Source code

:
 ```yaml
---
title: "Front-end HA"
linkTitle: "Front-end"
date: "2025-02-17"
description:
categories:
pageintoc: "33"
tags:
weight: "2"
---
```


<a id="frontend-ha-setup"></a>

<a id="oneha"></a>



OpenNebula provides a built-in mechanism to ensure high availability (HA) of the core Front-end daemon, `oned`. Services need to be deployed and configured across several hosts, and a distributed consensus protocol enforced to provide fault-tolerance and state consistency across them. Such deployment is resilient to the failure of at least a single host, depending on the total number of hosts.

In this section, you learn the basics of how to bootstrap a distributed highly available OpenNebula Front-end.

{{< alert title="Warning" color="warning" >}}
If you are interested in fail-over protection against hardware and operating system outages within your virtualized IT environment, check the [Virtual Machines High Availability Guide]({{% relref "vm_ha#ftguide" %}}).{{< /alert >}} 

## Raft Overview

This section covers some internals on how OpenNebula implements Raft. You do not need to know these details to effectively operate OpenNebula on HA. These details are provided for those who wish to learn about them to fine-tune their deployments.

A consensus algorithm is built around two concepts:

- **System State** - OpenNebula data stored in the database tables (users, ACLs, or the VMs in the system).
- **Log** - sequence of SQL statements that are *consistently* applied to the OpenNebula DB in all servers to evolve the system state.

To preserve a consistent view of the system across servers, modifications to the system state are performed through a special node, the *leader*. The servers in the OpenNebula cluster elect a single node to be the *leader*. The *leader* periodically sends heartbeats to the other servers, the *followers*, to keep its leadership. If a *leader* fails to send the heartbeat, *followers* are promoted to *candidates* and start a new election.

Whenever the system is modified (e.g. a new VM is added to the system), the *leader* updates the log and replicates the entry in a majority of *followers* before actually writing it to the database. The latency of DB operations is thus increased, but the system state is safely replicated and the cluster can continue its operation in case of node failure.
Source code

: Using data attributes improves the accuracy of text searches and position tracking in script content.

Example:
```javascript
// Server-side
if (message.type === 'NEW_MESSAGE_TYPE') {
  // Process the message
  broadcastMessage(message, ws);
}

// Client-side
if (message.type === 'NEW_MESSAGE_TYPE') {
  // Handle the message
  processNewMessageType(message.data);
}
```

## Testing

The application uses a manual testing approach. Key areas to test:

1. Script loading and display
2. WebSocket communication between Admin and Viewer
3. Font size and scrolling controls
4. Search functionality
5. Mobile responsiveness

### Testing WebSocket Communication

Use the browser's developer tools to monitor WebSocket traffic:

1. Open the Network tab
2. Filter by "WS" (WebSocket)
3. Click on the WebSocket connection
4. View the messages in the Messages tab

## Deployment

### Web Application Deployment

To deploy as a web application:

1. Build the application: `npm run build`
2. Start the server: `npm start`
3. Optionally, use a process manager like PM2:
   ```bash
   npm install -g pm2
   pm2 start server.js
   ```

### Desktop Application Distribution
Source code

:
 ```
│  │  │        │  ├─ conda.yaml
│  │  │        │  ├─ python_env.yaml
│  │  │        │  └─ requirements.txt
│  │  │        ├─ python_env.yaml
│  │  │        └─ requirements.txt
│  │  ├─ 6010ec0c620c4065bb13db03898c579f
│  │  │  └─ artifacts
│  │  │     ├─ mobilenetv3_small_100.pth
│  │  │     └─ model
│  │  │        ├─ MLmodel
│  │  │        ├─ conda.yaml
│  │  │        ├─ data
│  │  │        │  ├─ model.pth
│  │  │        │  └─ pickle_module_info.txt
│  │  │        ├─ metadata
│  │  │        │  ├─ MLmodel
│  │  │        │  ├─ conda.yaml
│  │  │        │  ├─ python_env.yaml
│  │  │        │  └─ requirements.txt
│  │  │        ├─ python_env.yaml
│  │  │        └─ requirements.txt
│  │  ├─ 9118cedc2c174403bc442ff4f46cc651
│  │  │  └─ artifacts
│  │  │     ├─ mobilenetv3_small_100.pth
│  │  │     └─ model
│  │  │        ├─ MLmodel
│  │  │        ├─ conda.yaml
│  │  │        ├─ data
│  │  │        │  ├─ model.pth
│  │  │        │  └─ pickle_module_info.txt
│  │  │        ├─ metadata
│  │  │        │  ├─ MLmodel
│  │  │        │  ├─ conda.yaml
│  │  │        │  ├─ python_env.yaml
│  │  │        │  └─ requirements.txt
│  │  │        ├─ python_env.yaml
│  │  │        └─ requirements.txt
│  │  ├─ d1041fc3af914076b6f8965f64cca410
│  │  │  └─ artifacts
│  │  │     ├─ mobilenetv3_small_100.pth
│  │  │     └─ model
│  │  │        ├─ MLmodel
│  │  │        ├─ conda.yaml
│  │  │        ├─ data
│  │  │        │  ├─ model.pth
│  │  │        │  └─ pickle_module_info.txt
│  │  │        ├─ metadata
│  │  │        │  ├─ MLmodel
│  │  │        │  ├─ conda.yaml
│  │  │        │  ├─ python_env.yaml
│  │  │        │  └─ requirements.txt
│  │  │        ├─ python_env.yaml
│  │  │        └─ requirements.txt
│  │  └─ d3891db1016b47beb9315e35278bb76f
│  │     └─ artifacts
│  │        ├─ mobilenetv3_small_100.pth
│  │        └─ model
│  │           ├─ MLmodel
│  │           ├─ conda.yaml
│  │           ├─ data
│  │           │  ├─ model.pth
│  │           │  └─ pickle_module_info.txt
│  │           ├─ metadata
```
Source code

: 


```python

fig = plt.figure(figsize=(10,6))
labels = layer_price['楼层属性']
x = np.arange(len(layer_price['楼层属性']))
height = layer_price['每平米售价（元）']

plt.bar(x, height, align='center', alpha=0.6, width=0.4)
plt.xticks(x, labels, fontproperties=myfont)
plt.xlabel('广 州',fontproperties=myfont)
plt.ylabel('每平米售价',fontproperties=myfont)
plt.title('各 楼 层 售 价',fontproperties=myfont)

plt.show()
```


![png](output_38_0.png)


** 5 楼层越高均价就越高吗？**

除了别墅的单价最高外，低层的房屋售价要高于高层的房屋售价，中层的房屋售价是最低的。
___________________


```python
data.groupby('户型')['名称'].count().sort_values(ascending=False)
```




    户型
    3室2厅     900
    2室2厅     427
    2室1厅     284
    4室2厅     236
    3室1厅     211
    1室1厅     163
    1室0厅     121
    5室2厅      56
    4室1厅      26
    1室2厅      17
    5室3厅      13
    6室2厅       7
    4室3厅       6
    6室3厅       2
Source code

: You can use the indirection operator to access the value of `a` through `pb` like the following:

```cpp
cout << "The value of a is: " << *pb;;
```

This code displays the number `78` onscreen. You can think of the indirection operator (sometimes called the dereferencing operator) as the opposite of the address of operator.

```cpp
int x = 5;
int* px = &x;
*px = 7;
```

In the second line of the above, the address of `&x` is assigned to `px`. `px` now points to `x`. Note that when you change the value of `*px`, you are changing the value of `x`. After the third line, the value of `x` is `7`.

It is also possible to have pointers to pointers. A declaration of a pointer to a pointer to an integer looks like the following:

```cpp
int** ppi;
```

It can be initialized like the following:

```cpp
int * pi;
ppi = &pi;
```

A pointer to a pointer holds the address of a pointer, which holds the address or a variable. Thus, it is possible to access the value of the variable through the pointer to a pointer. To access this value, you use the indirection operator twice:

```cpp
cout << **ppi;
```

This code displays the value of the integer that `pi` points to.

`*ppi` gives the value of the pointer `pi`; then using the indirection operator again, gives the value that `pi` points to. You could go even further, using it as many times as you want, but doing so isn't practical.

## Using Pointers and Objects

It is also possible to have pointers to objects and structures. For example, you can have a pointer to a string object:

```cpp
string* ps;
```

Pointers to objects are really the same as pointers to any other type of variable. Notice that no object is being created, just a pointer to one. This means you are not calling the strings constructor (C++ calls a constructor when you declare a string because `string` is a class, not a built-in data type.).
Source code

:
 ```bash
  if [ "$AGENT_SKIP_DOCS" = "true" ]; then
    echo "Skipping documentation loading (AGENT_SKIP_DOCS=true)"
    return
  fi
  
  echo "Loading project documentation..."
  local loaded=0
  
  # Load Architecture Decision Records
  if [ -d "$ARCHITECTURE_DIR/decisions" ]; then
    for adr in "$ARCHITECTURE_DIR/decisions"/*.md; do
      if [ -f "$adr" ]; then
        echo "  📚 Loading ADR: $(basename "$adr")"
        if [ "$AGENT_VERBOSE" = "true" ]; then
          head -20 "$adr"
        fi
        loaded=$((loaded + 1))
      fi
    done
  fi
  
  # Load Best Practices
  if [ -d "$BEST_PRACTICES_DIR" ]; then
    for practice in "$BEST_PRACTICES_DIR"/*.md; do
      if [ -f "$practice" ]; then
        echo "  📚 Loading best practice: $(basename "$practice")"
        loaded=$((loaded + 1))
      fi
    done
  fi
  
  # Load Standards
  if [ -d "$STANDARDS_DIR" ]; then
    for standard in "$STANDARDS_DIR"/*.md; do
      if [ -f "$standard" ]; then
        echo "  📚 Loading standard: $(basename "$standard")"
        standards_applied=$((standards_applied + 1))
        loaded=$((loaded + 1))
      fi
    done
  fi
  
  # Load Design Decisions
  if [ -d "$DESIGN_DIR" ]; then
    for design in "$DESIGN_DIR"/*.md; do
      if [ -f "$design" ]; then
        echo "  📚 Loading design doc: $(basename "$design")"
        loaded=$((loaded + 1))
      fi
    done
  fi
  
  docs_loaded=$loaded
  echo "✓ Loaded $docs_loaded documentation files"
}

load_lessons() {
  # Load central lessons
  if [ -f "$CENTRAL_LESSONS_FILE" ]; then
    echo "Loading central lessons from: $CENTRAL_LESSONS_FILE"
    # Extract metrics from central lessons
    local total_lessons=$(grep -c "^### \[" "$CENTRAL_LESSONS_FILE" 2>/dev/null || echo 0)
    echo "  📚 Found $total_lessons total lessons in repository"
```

■ **Prompt**
Go through the entries and filter for lines holding the word "have"; copy each match.

■ **Answer to this exercise**
It is also possible to have pointers to pointers. A declaration of a pointer to a pointer to an integer looks like the following:
It is also possible to have pointers to objects and structures. For example, you can have a pointer to a string object:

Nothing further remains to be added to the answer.